The “Boy’s book of Photography” review.

I’ve written many posts about vintage cameras on this site, but this is something a little bit different – it’s a review of a book – the Boy’s book of Photography. This was a book I owned many years ago and was, in fact, the first book I owned on Photography when I was – well, a boy.

Actually, I guess ‘review’ is the wrong word – it’s more an appreciation of a book which got me interested in photography, and inspired me to try developing my own pictures when photography was something a bit more magical and specialised than it is now.

The book was written by J. Allan Cash (F.I.B.P. F.R.P.S.) and was originally published by Fountain Press in 1953. I don’t know when I got my copy of the book – to be honest, I think my Dad must have bought it at some point, or it’s possible it was bought for me as a Christmas present in the same year that I got a contact printing set.

Although I had the book as a boy, I mislaid it several years ago, but when I saw a copy on sale on eBay for a couple of pounds I bought it as a nostalgic purchase. As quite often happens in these circumstances, just after I received the new copy, the old one re-appeared, so now I have two copies.

The most immediate thing I remember when I reopened the book was the photographs of (what are now vintage) cameras and the images of boys in the book showing how to hold the camera to get best results. I remember practising this for hours with an old box camera of Dad’s, bracing the camera into my stomach and trying to hold myself perfectly still while I gently squeezed the trigger. It’s odd to think that these days we would worry about hand holding a camera at a shutter speed of 1/125, but most pictures I took with a box camera or folder would have been exposed at 1/25sec or 1/50sec.

Equally memorable are the pictures of how not to hold the camera – I remember thinking to myself, “I’m never going to be so slapdash as to try to hold the camera with one hand”. Fast forward a few years to when the children were younger and I quite often had to try to do exactly that as I held on to one of them as well!

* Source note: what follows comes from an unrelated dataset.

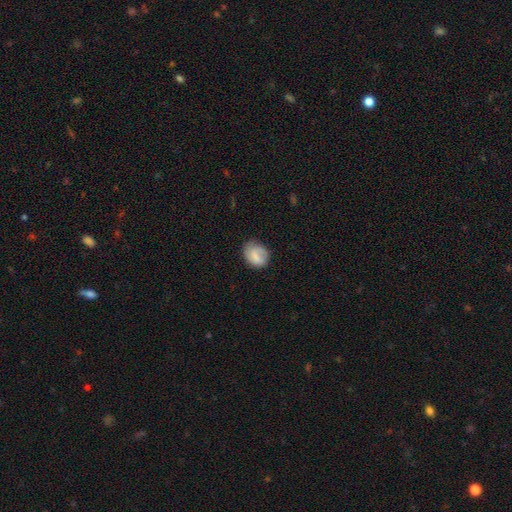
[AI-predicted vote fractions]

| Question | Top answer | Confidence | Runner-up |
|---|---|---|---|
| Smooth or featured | smooth | 67% | featured or disk (25%) |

In the pages on composition, there is a section on depth-of-field and how to get the best picture of a subject. The advice on not getting too close to the subject seems almost completely at odds with the modern day advice to ‘fill the frame’ but of course, most of the cameras in the book were fixed focus units. These were the models that children in those days would be likely to own, and so the advice was good – if you get too close the picture will be out of focus and blurred.

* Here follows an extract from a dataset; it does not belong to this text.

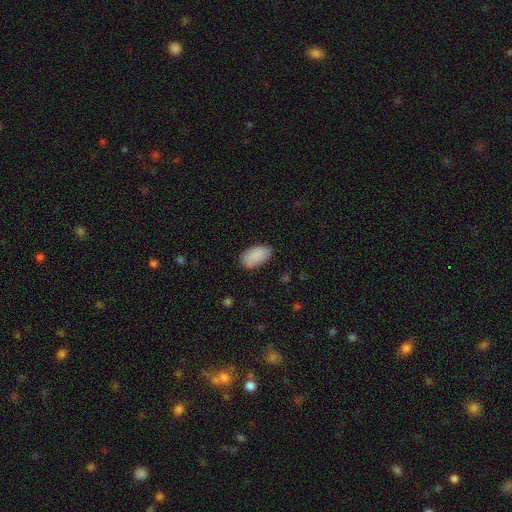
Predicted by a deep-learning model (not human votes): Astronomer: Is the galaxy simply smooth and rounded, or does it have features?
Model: smooth — 89%.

The other section which really intrigued me as a boy was the chapter on developing film and making prints. I used to pour over those pages for hours, eagerly anticipating when I’d be able to try ‘see-saw’ film development or printing with an enlarger. Although I never tried ‘see-saw’ film developing (fortunately), when I actually did try some printing many years later when Dad had bought a Boots enlarger, I found that it was every bit as exciting as my young mind had imagined!

As I said above, I tried contact printing one Christmas with a set containing a plastic contact frame, some powdered chemicals, a black lightproof bag with printing paper, and a set of supplied negatives. I remember I misread the instructions and instead of exposing the paper for a few seconds I exposed for a couple of minutes. The picture appeared almost as soon as the paper hit the developer and then went almost instantly black! I think my Dad put me right on that.

I guess not everyone would be interested in buying a copy of a 60 year old book of photography, and it certainly would be almost wholly irrelevant to today’s photography, but for me, as a nostalgic look back, it’s an interesting step back in time.

One comment

  • Mike PENRITH

    Can’t remember that book Simon, but Fountain Press certainly. At Farnborough Grammar School, the physics master formed a photographic society, which I joined instantly and on his advice bought bits of kit so I could annoy my mother by taking over her kitchen as a temporary darkroom!
    My first camera was a German-built Hunter 35, paid for by paper round earnings.